• Tasks to carry out:
[1] In the abstract on chitosan gel for cartilage repair, rewrite the passage starting with "Objective: Adult articular" and going on through "the defect site.", swapping "chondrogenic" for "cartilage-forming".
[2] Continue the abstract on chitosan gel for cartilage repair from its last sentence.

• Document section:
▬▬▬▬▬▬
Objective: Adult articular cartilage shows a limited intrinsic repair response to traumatic injury. To regenerate damaged cartilage, cell-assisted repair is thus viewed as a promising therapy, despite being limited by the lack of a suitable technique to deliver and retain chondrogenic cells at the defect site.
Design: We have developed a cytocompatible chitosan solution that is space-filling, gels within minutes, and adheres to cartilage and bone in situ. This unique combination of properties suggested significant potential for its use as an arthroscopically injectable vehicle for cell-assisted cartilage repair. The primary goal of this study was to assess the ability of this polymer system, when loaded with primary articular chondrocytes, to support cartilage formation in vitro and in vivo. The chitosan gel was cultured in vitro, with and without chondrocytes, as well as injected subcutaneously in nude mice to form subcutaneous dorsal implants. In vitro and in vivo constructs were collectively analyzed histologically, for chondrocyte mRNA and protein expression, for biochemical levels of glycosaminoglycan, collagen, and DNA, and for mechanical properties.
▬▬▬▬▬▬
• Supplied data:
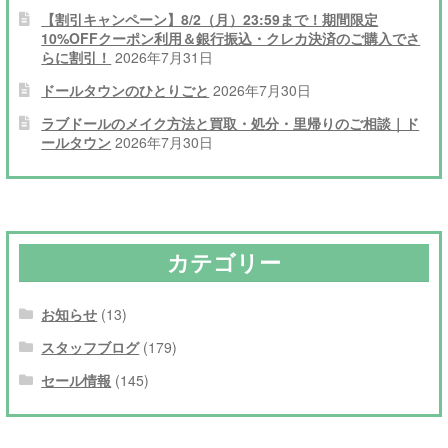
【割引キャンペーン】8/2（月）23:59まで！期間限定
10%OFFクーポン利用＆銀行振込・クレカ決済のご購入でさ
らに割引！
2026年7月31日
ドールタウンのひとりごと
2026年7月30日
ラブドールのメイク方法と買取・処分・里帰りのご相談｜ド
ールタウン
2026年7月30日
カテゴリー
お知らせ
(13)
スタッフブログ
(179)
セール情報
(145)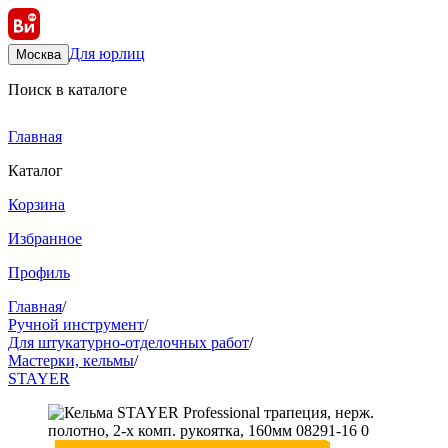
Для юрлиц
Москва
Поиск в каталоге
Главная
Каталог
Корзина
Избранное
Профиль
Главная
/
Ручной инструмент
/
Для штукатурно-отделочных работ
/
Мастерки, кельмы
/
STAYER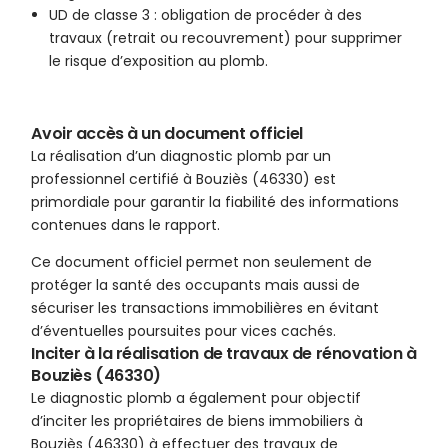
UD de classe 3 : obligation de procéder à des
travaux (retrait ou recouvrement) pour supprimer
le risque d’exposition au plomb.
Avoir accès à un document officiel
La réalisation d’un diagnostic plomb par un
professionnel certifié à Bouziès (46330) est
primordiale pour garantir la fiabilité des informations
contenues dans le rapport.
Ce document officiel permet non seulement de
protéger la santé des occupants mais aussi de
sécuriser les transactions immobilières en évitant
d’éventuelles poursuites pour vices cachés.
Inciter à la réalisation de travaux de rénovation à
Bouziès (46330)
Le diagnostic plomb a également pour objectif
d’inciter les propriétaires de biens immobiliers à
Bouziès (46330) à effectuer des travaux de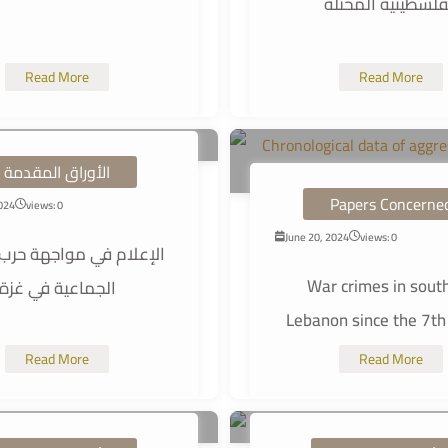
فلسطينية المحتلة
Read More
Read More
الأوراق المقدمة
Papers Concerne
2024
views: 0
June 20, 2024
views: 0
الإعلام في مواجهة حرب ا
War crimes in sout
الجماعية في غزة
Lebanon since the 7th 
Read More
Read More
▬▬▬▬▬▬
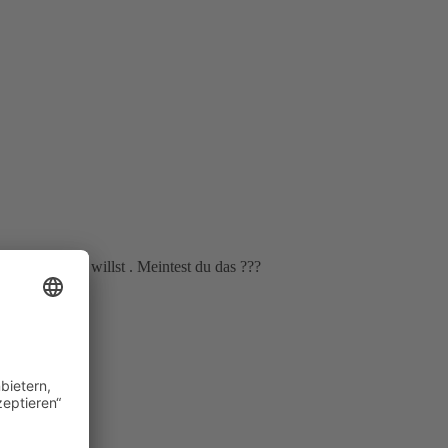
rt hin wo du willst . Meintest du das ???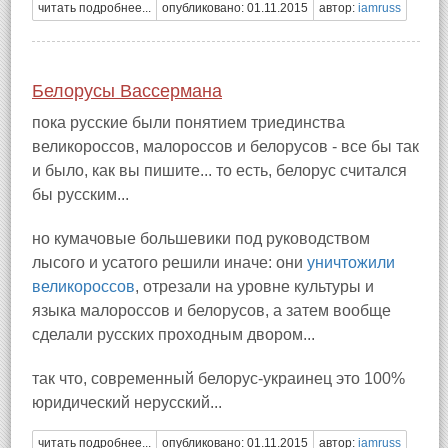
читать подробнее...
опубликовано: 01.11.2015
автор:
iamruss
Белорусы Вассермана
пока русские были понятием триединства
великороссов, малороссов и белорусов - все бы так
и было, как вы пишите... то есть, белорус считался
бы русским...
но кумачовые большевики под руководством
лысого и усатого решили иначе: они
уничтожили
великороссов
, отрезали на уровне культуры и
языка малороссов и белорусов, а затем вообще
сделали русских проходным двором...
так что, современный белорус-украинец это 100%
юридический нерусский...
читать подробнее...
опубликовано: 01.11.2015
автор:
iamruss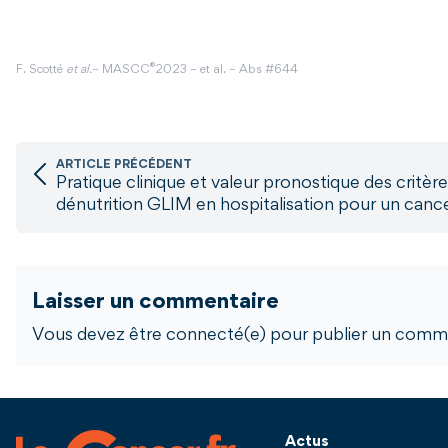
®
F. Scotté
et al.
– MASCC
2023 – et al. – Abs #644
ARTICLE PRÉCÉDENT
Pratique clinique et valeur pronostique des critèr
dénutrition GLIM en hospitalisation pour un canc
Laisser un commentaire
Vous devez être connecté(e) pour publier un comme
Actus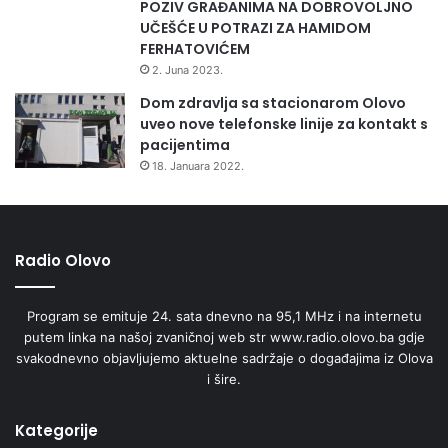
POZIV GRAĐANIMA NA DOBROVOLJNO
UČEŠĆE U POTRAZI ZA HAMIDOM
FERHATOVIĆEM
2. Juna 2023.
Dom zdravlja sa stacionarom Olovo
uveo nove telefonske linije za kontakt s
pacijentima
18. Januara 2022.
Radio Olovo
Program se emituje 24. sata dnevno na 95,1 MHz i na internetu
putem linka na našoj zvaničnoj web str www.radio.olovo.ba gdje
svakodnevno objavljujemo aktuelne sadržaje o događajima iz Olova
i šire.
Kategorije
▬▬▬▬▬▬
• Results by task:
[1]
Objective: Adult articular cartilage shows a limited intrinsic repair response to traumatic injury. To regenerate damaged cartilage, cell-assisted repair is thus viewed as a promising therapy, despite being limited by the lack of a suitable technique to deliver and retain cartilage-forming cells at the defect site.

[2]
Results: Resulting tissue constructs revealed histochemical, biochemical and mechanical properties comparable to those observed in vitro for primary chondrocytes cultured in 2% agarose. Moreover, the gel was retained after injection into a surgically prepared, rabbit full-thickness chondral defect after 1 day in vivo, and in rabbit osteochondral defects, up to 1 week.
Conclusions: The in situ-gelling chitosan solution described here can support in vitro and in vivo accumulation of cartilage matrix by primary chondrocytes, while persisting in osteochondral defects at least 1 week in vivo.